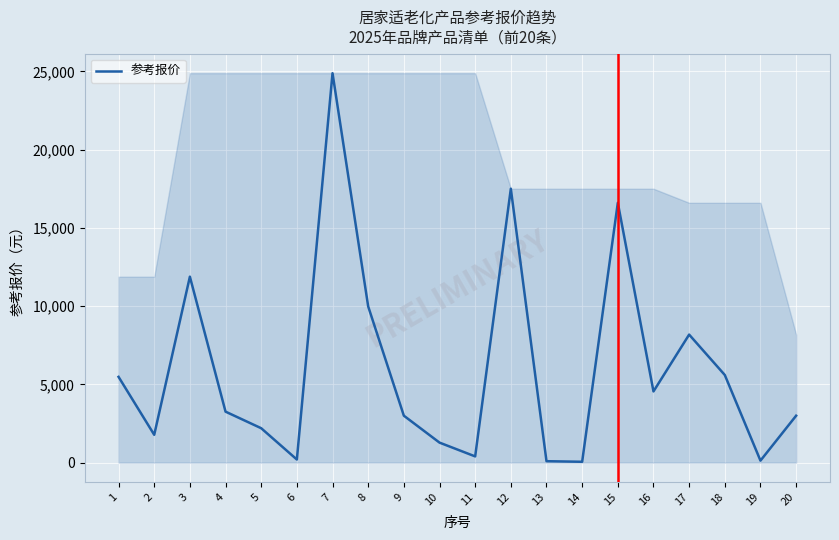

Is it true that the value at 14 is 55.8?

True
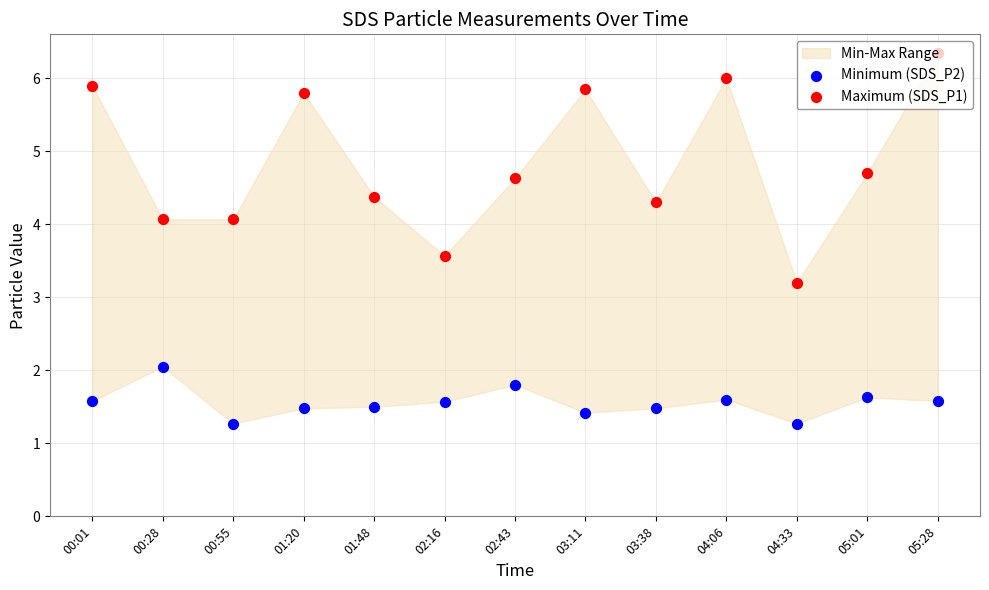

Which series has the widest spread of Y values?

Maximum (SDS_P1)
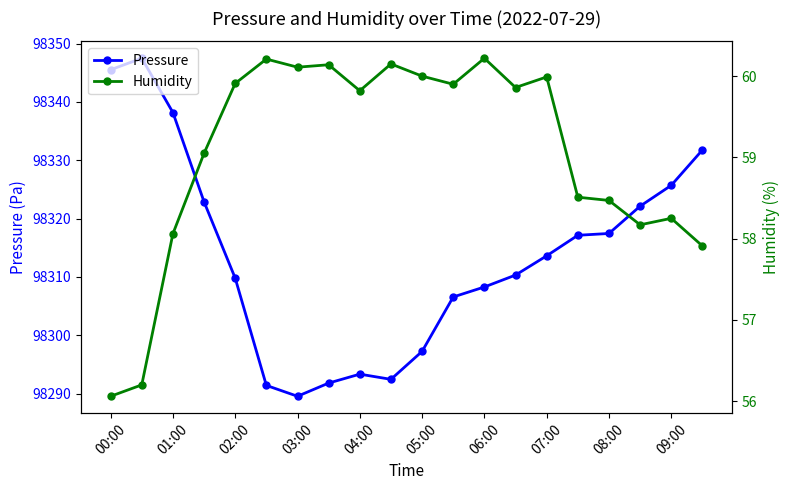

What is the maximum value for Pressure?

98347.5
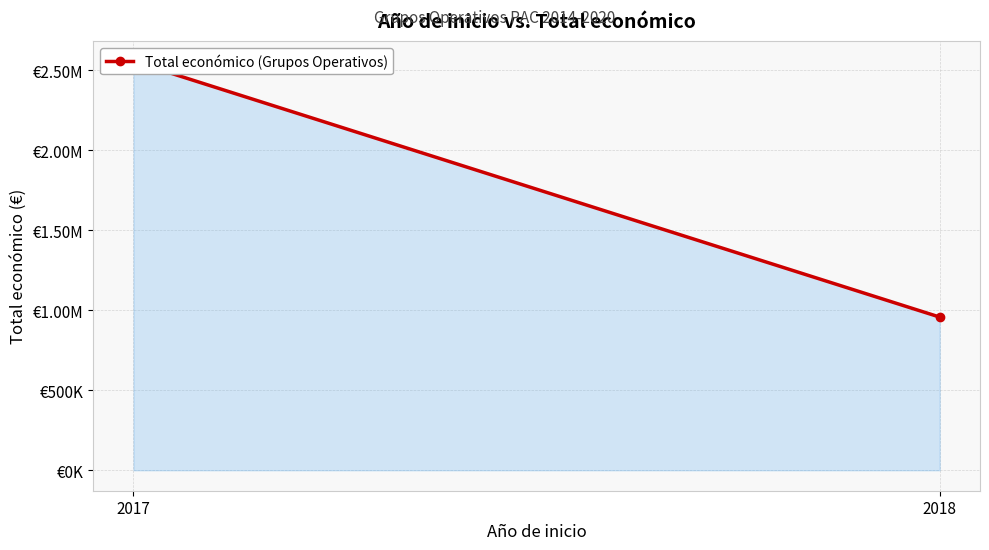

How many lines are shown in the chart?

1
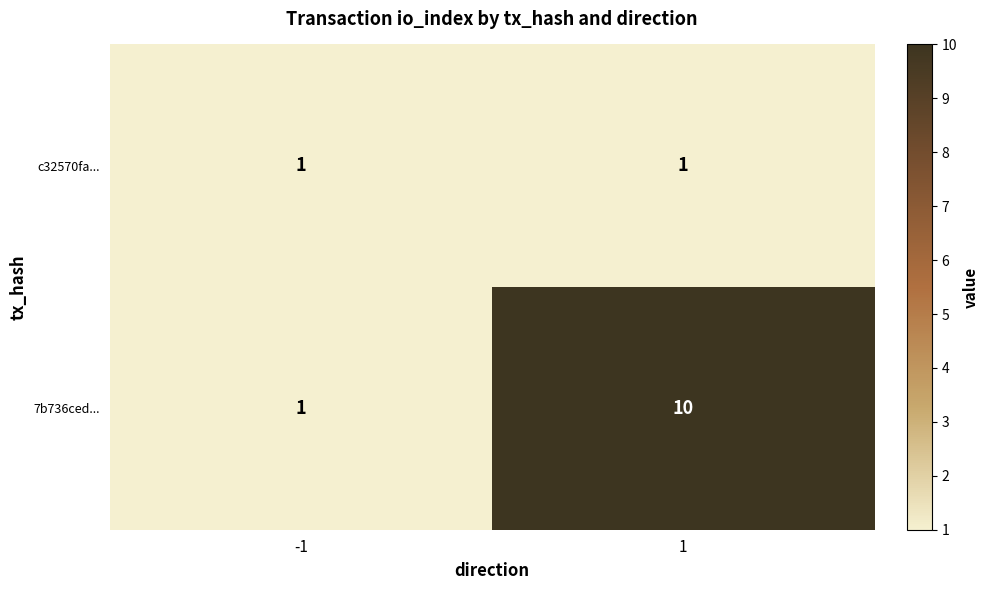

At how many categories does at least one series exceed 6?

1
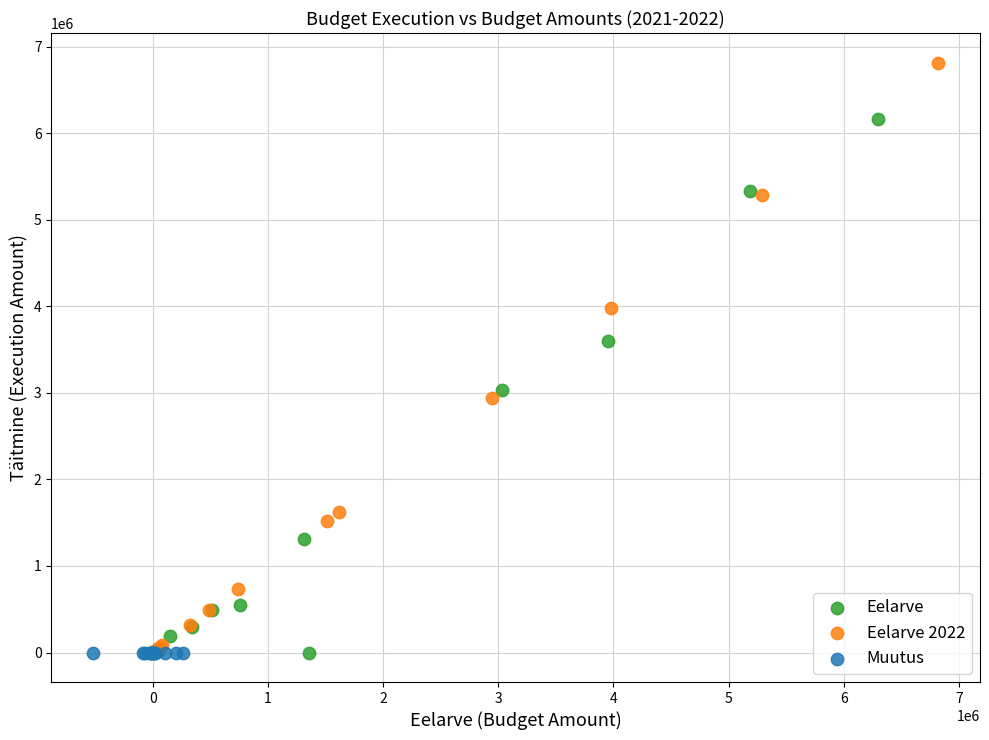

Which series contains the highest Y value?

Eelarve 2022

* * * * * * * * *

* **EXERCISE BRIEF**
Return each line in the records that contains the word "many".

* **SOLVED EXERCISE**
How many lines are shown in the chart?
At how many categories does at least one series exceed 6?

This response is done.